I love me some summer Fridays, and the season hath officially arrived. If you think even for a second that your office will be over 50 percent full at 4pm today, well, I got a bridge in Brooklyn I can sell you. I actually e-mailed someone a few days ago re: something potentially due today and she told me, “I’ll be off the clock by 11am Friday.” No doubt, baby! I love it when people are honest about work, because it so infrequently happens.

I’ve written about summer Fridays a few times: here and here. As I said, I love me the concept — but not for all the logical, overt reasons.

Summer Fridays and transparency

To me, work can be great — with the right mix of people, passion, products, and projects (4Ps, baby! Look out for my new book up-selling that model!) — but it can also be a tear-inducing sham of humanity, and the latter often happens from working with assholes and idiots and having no clear priority on what anyone is trying to accomplish.

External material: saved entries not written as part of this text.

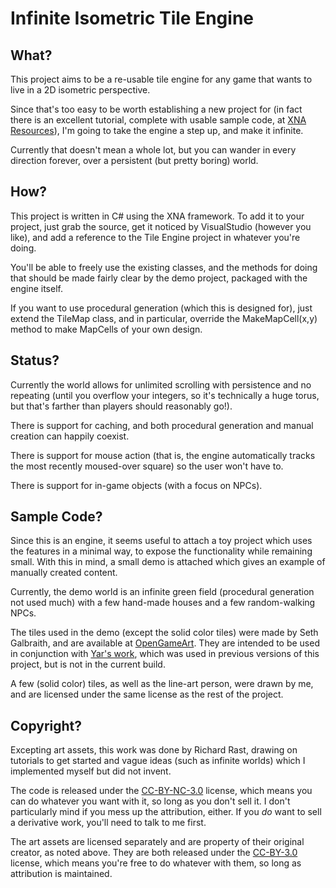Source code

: Infinite Isometric Tile Engine
==============================

What?
-----

This project aims to be a re-usable tile
engine for any game that wants to live in
a 2D isometric perspective.

Since that's too easy to be worth establishing
a new project for (in fact there is an
excellent tutorial, complete with usable sample
code, at [XNA Resources][xnaresources]), I'm going to take
the engine a step up, and make it infinite.

[xnaresources]: http://www.xnaresources.com/default.asp?page=Tutorial:TileEngineSeries:4
	
Currently that doesn't mean a whole lot,
but you can wander in every direction forever,
over a persistent (but pretty boring) world.

How?
----

This project is written in C# using the XNA
framework.  To add it to your project, just
grab the source, get it noticed by VisualStudio
(however you like), and add a reference to the
Tile Engine project in whatever you're doing.

You'll be able to freely use the existing classes,
and the methods for doing that should be made
fairly clear by the demo project, packaged with
the engine itself.

If you want to use procedural generation (which
this is designed for), just extend the TileMap
class, and in particular, override the MakeMapCell(x,y)
method to make MapCells of your own design.

Status?
-------

Currently the world allows for unlimited scrolling
with persistence and no repeating (until you
overflow your integers, so it's technically a huge
torus, but that's farther than players should
reasonably go!).

There is support for caching, and both procedural
generation and manual creation can happily coexist.

There is support for mouse action (that is, the engine
automatically tracks the most recently moused-over
square) so the user won't have to.

There is support for in-game objects (with a focus on NPCs).

Sample Code?
------------

Since this is an engine, it seems useful to attach a
toy project which uses the features in a minimal way,
to expose the functionality while remaining small.  With this
in mind, a small demo is attached which gives an example
of manually created content.

Currently, the demo world is an infinite green field
(procedural generation not used much) with a few hand-made
houses and a few random-walking NPCs.

The tiles used in the demo (except the solid color
tiles) were made by Seth Galbraith, and are available
at [OpenGameArt][oga2].  They are intended to be used
in conjunction with [Yar's work][oga1], which was used
in previous versions of this project, but is not in
the current build.

A few (solid color) tiles, as well as the line-art
person, were drawn by me, and are licensed under the
same license as the rest of the project.

[oga1]: http://opengameart.org/content/isometric-64x64-outside-tileset
[oga2]: http://opengameart.org/content/isometric-64x64-medieval-building-tileset

Copyright?
----------

Excepting art assets, this work was done by Richard
Rast, drawing on tutorials to get started and vague
ideas (such as infinite worlds) which I implemented
myself but did not invent.

The code is released under the [CC-BY-NC-3.0][ccbync3]
license, which means you can do whatever you want with it,
so long as you don't sell it.  I don't particularly mind
if you mess up the attribution, either.  If you _do_ want to
sell a derivative work, you'll need to talk to me first.

[ccbync3]:http://creativecommons.org/licenses/by-nc/3.0/

The art assets are licensed separately and are property
of their original creator, as noted above.  They
are both released under the [CC-BY-3.0][ccby3] license,
which means you're free to do whatever with them, so
long as attribution is maintained.

[ccby3]:http://creativecommons.org/licenses/by/3.0/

[Tweet “”I’ve got no time for summer Fridays,” yelps your co-worker. “I’m putting in 70 this week.” (He’s at the bar already.)”]

One of the biggest things that differentiates “cool people” from “assholes and idiots” is a total lack of transparency. This is when you have a manager who keeps claiming one thing is important — “your career growth” or something — when in reality, something else — “My bonus!” — is way more important. The manager thinks they’re being slick and showing you the right things — i.e. “I care about you and where you’re headed in this company!” — but every action they take is about grabbing more perks and scratch for themselves. They’ll throw you under a train at any moment and then say a week later, “Well, I just value your contributions so much.”

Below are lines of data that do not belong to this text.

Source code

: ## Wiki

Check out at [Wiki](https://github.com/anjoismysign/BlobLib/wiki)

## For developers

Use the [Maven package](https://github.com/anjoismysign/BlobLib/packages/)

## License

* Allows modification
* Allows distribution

You see other versions of this: the marketing decision-makers who claim to care about digital, then never discuss it at all. The execs who claim they want to compete on a good talent strategy, then only kick cover-your-ass projects over to HR, never engaging them on actual talent approaches.

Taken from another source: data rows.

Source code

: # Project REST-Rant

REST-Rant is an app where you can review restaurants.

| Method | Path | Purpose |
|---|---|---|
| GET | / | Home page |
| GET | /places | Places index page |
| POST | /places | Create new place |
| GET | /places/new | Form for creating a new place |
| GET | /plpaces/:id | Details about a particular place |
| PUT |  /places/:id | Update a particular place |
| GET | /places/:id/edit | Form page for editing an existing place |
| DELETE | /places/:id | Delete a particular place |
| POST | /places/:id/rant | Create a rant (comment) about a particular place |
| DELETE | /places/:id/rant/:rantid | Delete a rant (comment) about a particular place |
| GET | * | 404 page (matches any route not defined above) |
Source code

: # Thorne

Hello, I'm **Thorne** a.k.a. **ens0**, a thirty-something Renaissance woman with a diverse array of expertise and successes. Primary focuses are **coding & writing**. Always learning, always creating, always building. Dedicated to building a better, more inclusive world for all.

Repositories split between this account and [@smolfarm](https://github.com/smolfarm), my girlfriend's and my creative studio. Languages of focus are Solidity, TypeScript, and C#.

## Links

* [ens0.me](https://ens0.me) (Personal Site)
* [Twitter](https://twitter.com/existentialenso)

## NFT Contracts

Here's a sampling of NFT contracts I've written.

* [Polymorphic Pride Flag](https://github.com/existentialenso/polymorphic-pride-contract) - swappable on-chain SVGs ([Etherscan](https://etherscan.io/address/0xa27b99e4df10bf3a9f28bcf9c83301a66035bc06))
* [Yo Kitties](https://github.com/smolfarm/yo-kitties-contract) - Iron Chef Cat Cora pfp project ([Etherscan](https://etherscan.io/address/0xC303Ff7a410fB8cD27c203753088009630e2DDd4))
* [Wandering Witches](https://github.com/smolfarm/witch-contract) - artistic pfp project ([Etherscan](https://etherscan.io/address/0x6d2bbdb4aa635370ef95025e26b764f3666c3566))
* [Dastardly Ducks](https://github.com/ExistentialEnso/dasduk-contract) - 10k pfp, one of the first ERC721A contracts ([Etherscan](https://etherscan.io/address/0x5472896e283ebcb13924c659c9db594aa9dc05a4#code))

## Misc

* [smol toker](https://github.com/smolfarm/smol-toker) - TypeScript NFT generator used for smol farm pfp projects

In short: there’s a lot of people you’ll end up working with who talk out of both sides of their mouth. This isn’t breaking news.

There is almost nowhere where The Transparency Gap shines more than around summer Fridays. Let’s begin with the basic knowledge we need to have here:

Because of these two things, summer Fridays terrify some people. “My boss is saying I can take off the entire day, or leave at 1pm … but if I’m not constantly talking about how busy I am and people see me leaving at 1:05pm, will I be viewed as less relevant?”

A hard-charging, Type-A office d-bag has no idea how to reconcile this gap, so here’s what traditionally happens:

  • “No time for summer Fridays,” they’ll below, “I’m hitting all my marks! Putting in 75 this week!” (Often this is via e-mail, sent from a bar six blocks away)
  • “I wish I could enjoy summer Fridays,” they explain, “but I’m just so buried right now on Q2 revenue adjustments.” (Sent from the beach, where their phone is predominantly on mute)
  • “Summer Fridays would be a great concept,” they tell others, “but we’ve all got so much work to do.” (15 minutes later, they’re surfing Pinterest to check out home-made soaps.)

This is the deal with summer Fridays: everyone secretly goes and enjoys it to an extent, but everyone throws themselves on the cross in 191 different ways as they do so. It’s an amazing cycle to watch.

Summer Fridays and reality 

If you’ve ever had an office job, you know there are two times of year where stuff moves slower and doesn’t really matter as much: typically the period from about the Friday before Thanksgiving until the first day back after New Year’s, and then most of the summer. Most people look at the summer as (a) a pocket of time where they need to take vacation/do things, especially if they have kids and (b) a generally slower time at work. This isn’t true of all companies, of course — some have huge events during the summer or whatever, and in those cases, it’s a bit different.




 

But if you were to line up 100 middle managers/execs in 100 different industries/verticals, I bet most would associate the summer with a slower time. “Summertime, and the living’s easy…” Summer Fridays are a huge part of that.

Case in point: a few summers back, I had this gig for the summer at a big health care firm. It was supposed to be about 12 weeks, as in, I was only there for 12 weeks. In my first meeting with the lady managing me, she says to me, “Well, I’ve got some vacations scheduled with my husband, so I’ll be gone for about five of the weeks you’re here.” I was like, “What?” This was a gig that could have been a ticket to a sweet, $90K-style job — and the lady with responsibility for me was going to disappear for half the time? And basically not see my work? Couldn’t she maybe have told me that before I started?

Of course not. Summertime, and the living’s easy…

Anyway, the point is — most people look at summers in an office in a very specific, laid-back, oh-I’ll-be-out-of-pocket-a-lot-anyway context. But then when summer Fridays are mentioned, instantly they need to defend their perch and relevance. “I can’t enjoy that! I’ve got revenue dragons to slay!” It’s always fun to watch.

Welcome to summer Fridays season, friends.